Su Excelencia Monseñor Bosco Vivas Robelo, Obispo de León, realizó una visita pastoral el día domingo 26 de agosto, en el marco de las fiestas de la parroquia San Agustín en Chinandega, que se celebran durante la semana XXI del tiempo ordinario.

En su homilía el prelado reflexiono que “Cristo no pide cosas imposibles, lo que pasa que hay que tener fe y creer que la palabra de Jesús tiene el contenido y la fuerza de su espíritu que nos lleva a la enseñanza de él” meditó.

 “Tenemos que creer en el cuerpo y sangre de Cristo, que es una verdadera unión con el hijo de la Virgen, muerto y resucitado, y que podemos hacerlo una sola con nosotros, metiéndolo en la comunión, así como lo han hecho los niños hoy” sostuvo monseñor Vivas Robelo.
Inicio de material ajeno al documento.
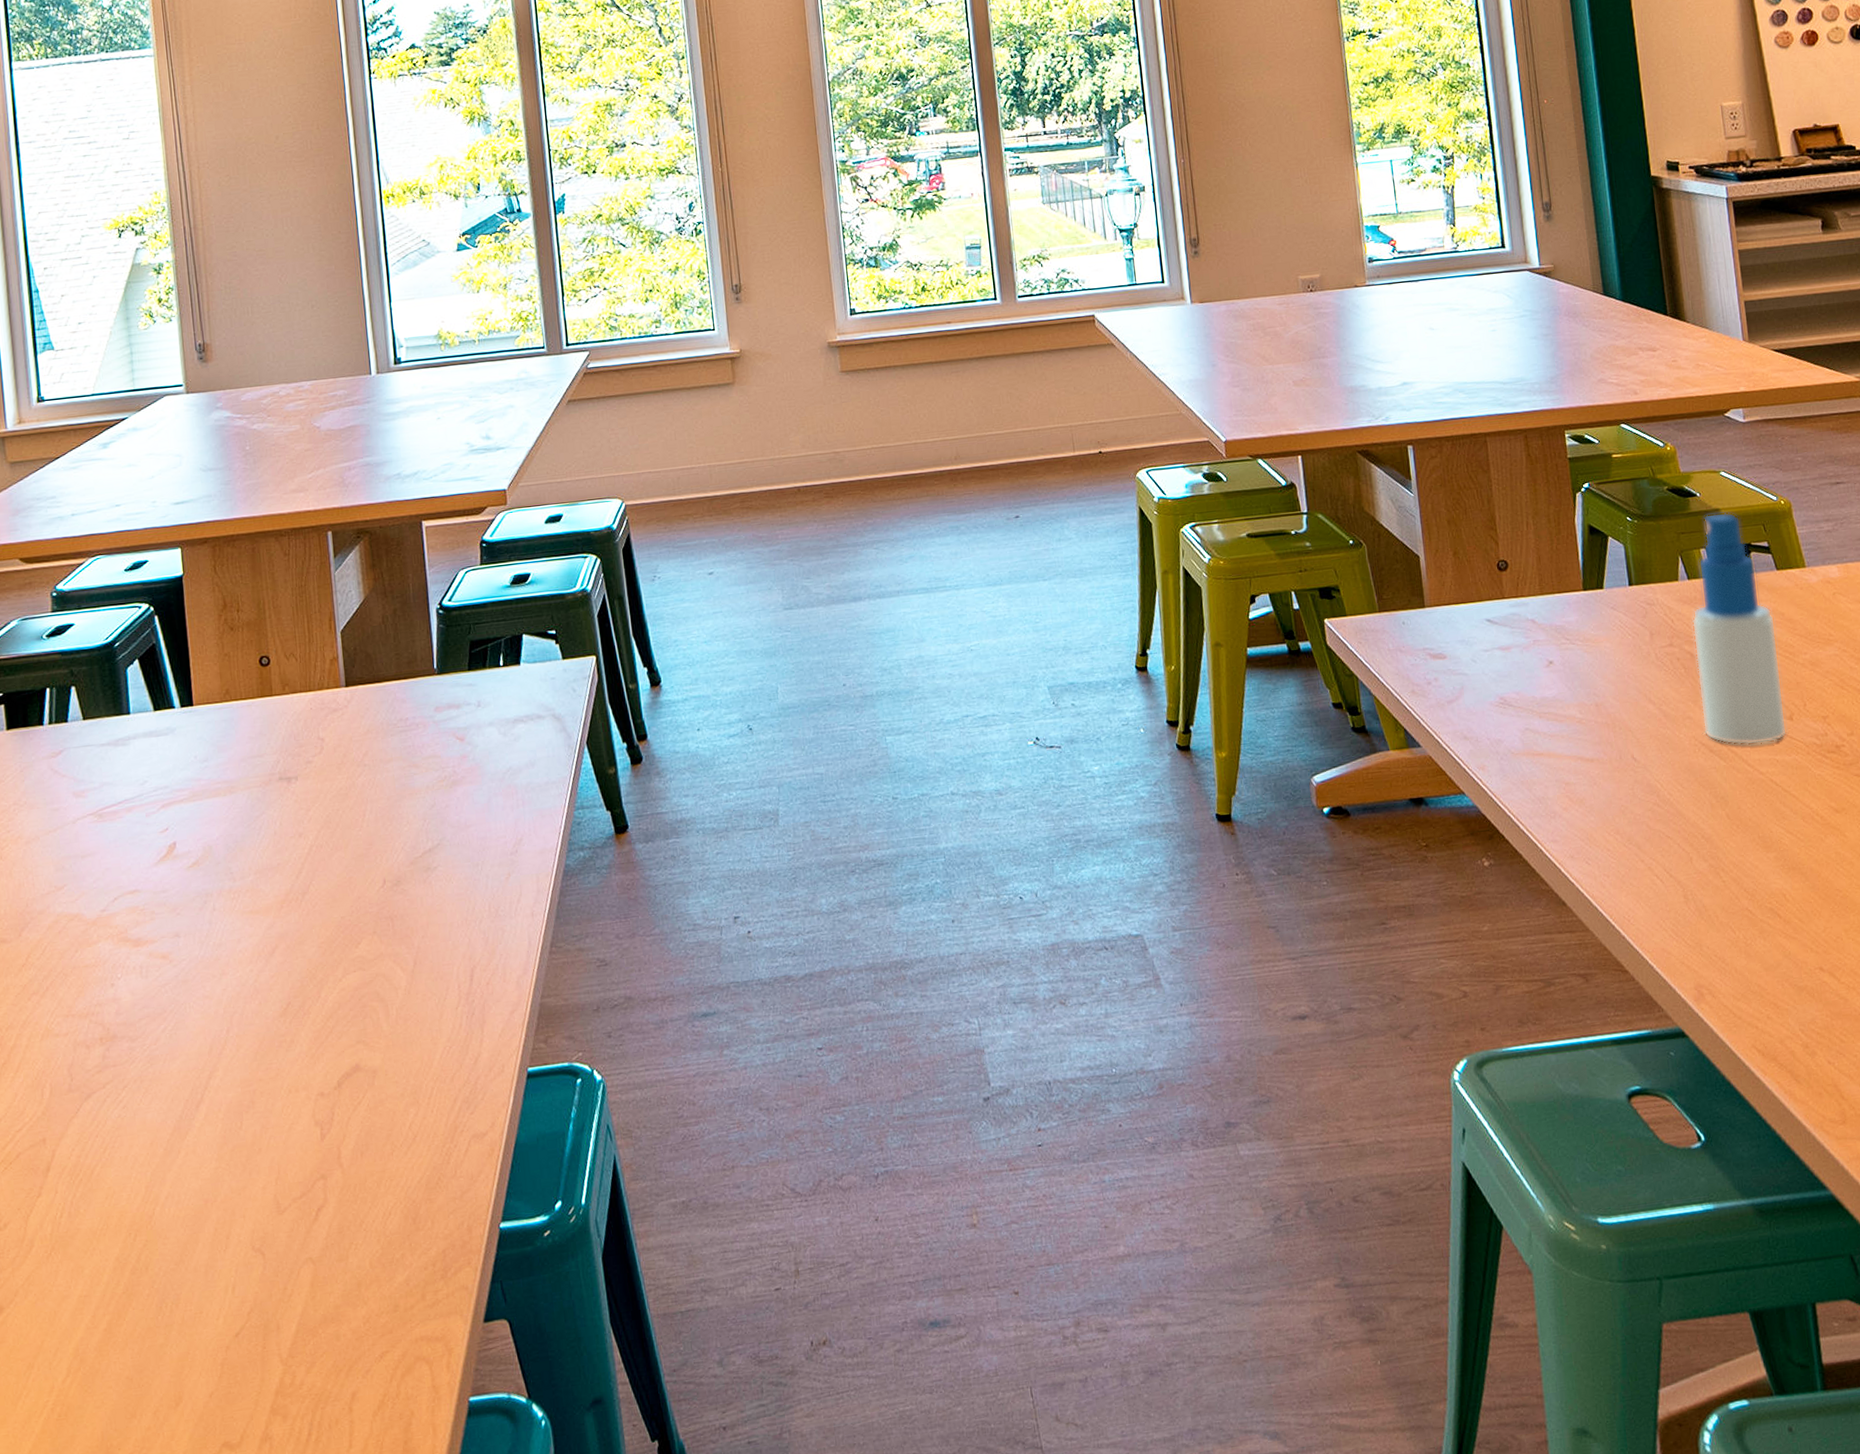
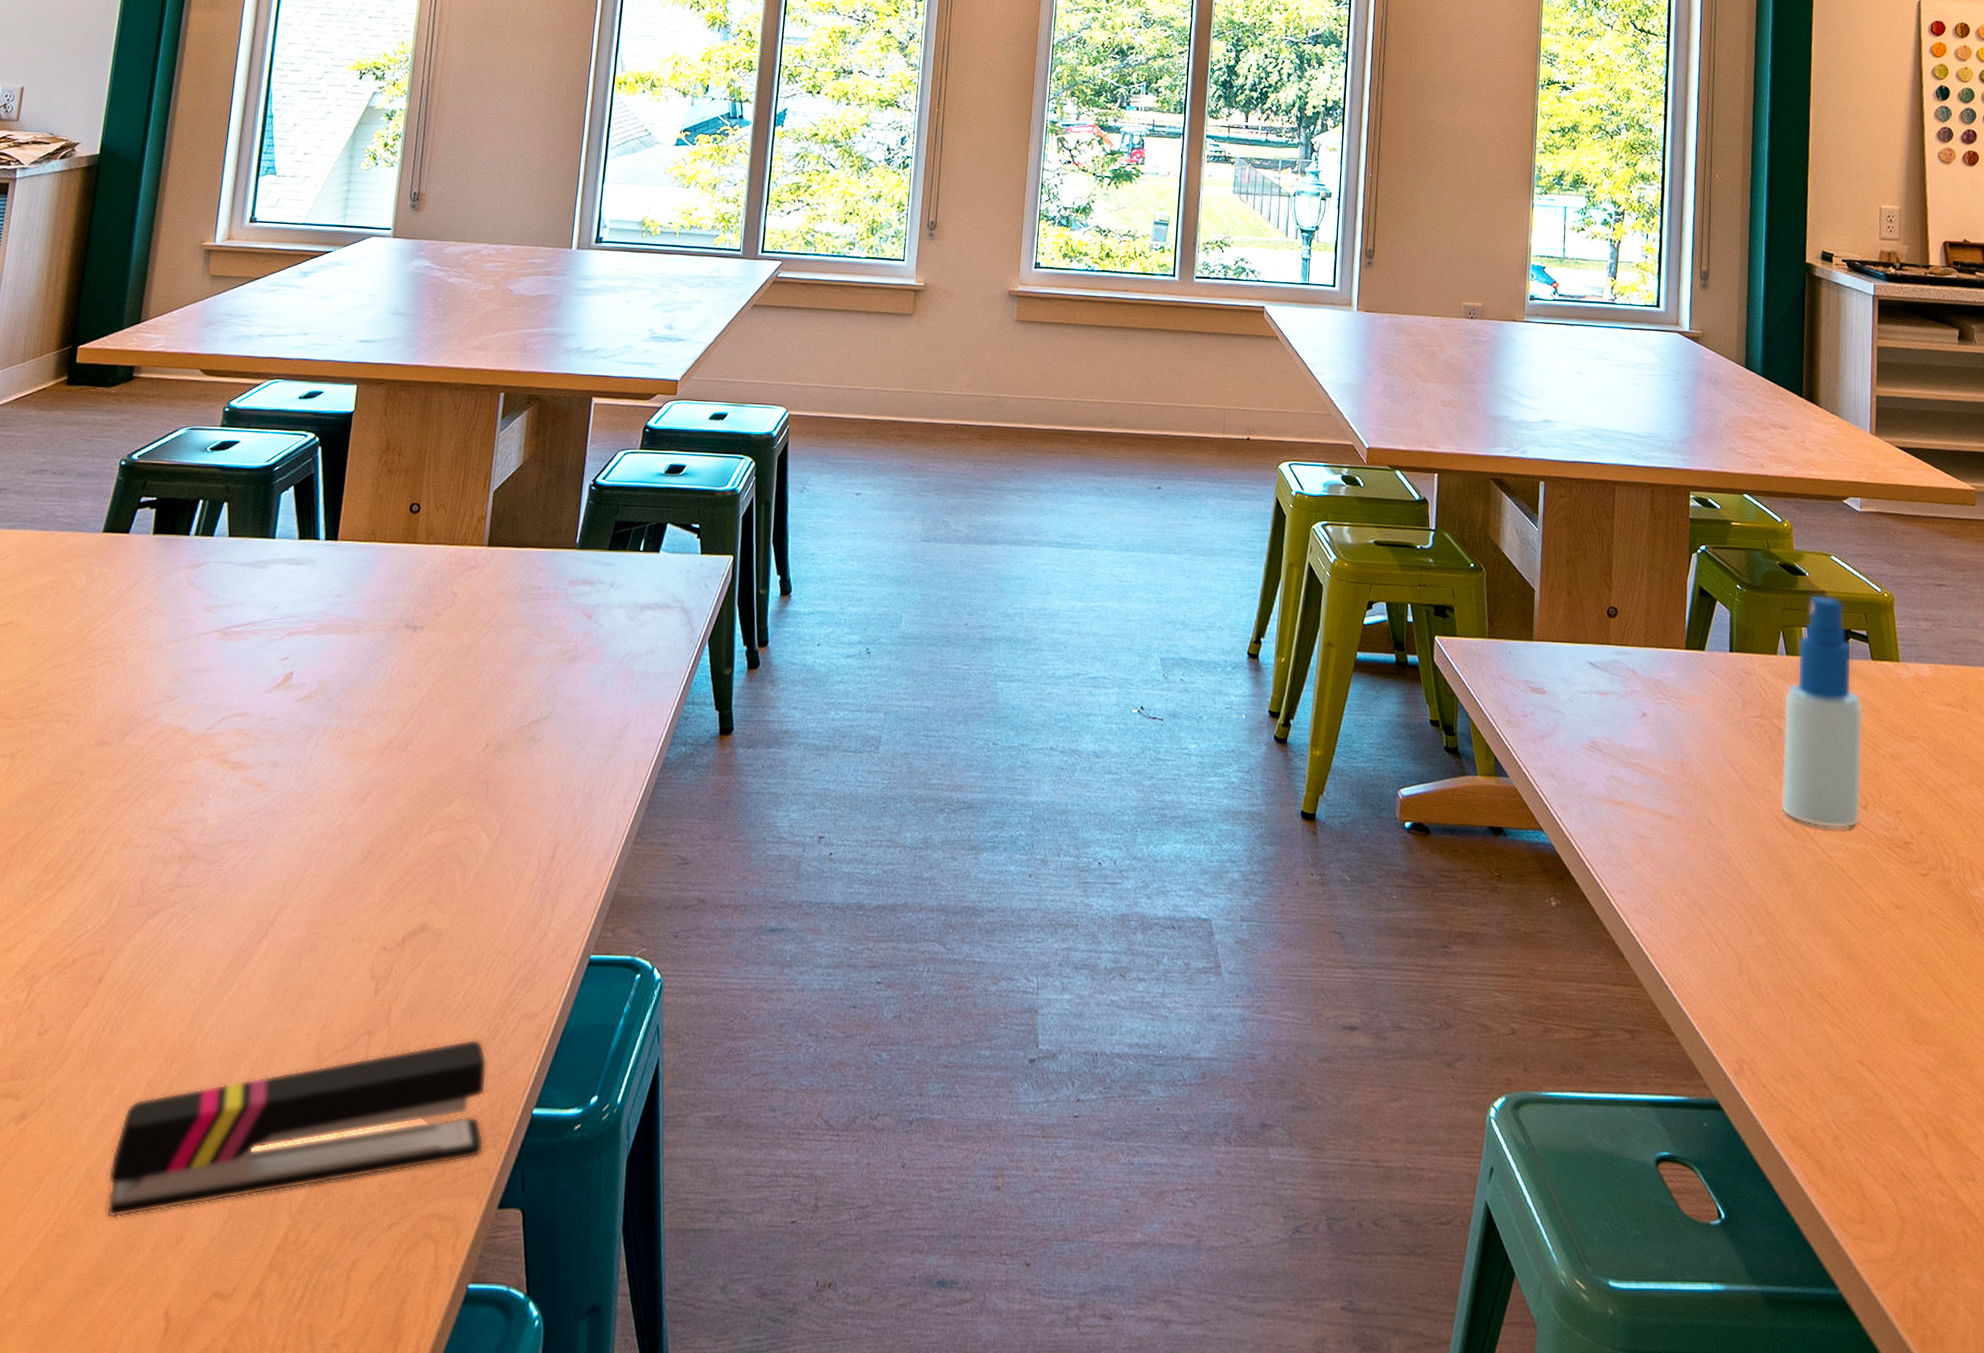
stapler: none [95,1166,459,1390] -> present [106,1039,488,1218]

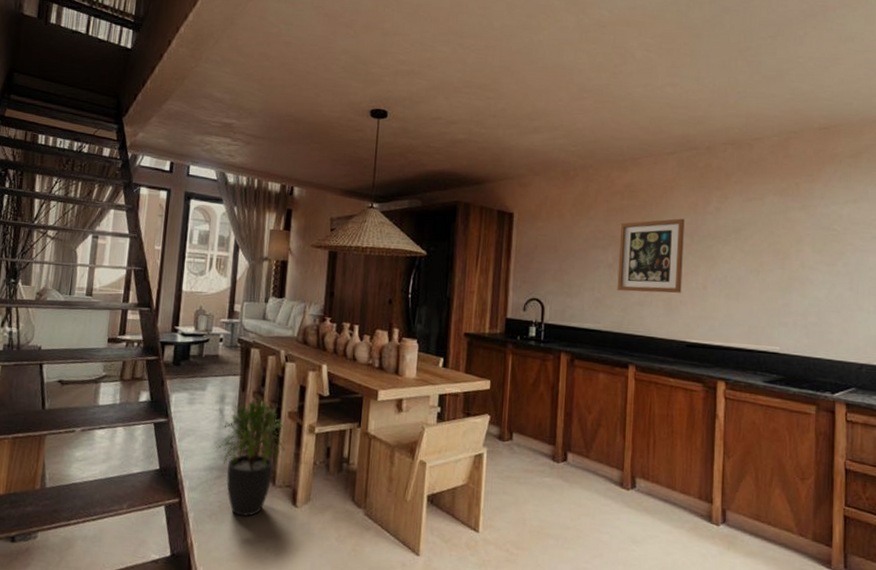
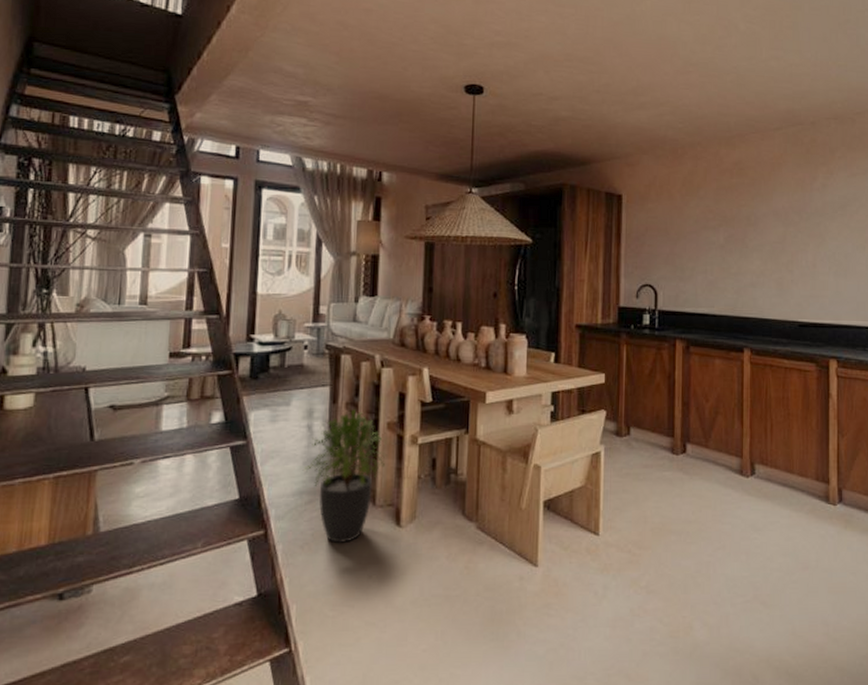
wall art: present [617,218,685,293] -> none [729,195,793,273]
La Primera Comunión, para un niño o niña, es uno de los momentos más importantes en el período de su infancia, ya que espiritualmente está preparado para recibir el sacramento de la Eucaristía, ese pan y vino que anhela probar para sentirse envuelto por la gracia divina de Dios, luego de atravesar un período de preparación de por los menos dos años.